### Provided data

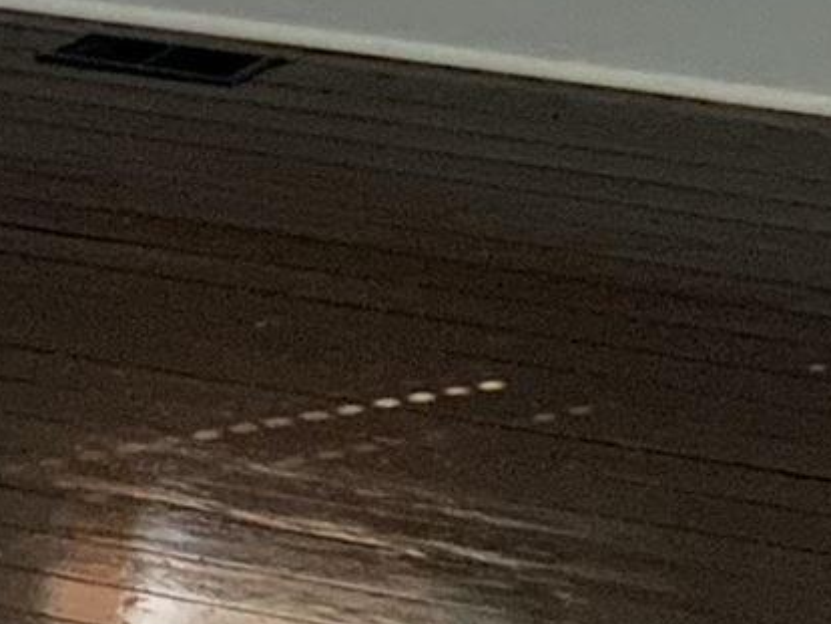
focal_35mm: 215
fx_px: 5164
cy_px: -506
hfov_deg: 9.2
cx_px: 662
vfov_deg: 6.7
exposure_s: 1/60
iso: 50
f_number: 1.8
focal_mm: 3
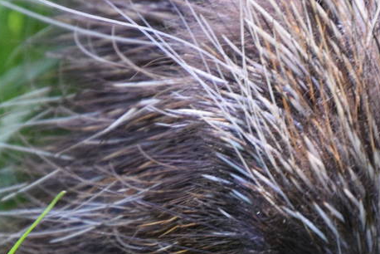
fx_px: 11058
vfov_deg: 1.3
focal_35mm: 1047
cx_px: 323
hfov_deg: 2.0
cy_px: 243
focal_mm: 200
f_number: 5.6
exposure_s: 1/500
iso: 2000
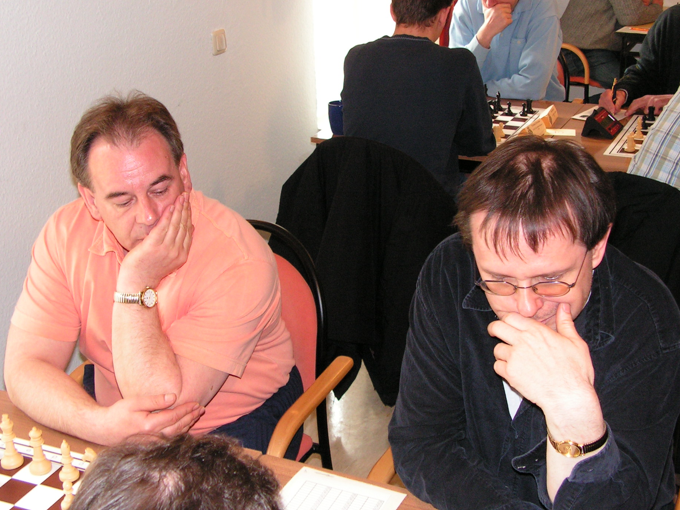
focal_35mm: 50
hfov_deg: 38.2
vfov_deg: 29.1
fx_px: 982
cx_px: 344
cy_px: 228
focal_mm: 7.6
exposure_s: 1/40
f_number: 3.2
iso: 200
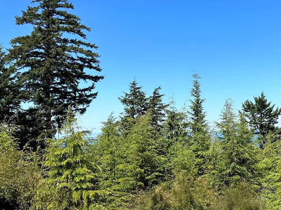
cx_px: 220
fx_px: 373
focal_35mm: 46
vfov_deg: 31.5
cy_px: 108
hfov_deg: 39.8
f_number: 1.78
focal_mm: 6.86
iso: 80
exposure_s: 1/4016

### Job item
Could the entries above be restated word for word, with the pictures left out?

### Task response
focal_35mm: 215
fx_px: 5164
cy_px: -506
hfov_deg: 9.2
cx_px: 662
vfov_deg: 6.7
exposure_s: 1/60
iso: 50
f_number: 1.8
focal_mm: 3
fx_px: 11058
vfov_deg: 1.3
focal_35mm: 1047
cx_px: 323
hfov_deg: 2.0
cy_px: 243
focal_mm: 200
f_number: 5.6
exposure_s: 1/500
iso: 2000
focal_35mm: 50
hfov_deg: 38.2
vfov_deg: 29.1
fx_px: 982
cx_px: 344
cy_px: 228
focal_mm: 7.6
exposure_s: 1/40
f_number: 3.2
iso: 200
cx_px: 220
fx_px: 373
focal_35mm: 46
vfov_deg: 31.5
cy_px: 108
hfov_deg: 39.8
f_number: 1.78
focal_mm: 6.86
iso: 80
exposure_s: 1/4016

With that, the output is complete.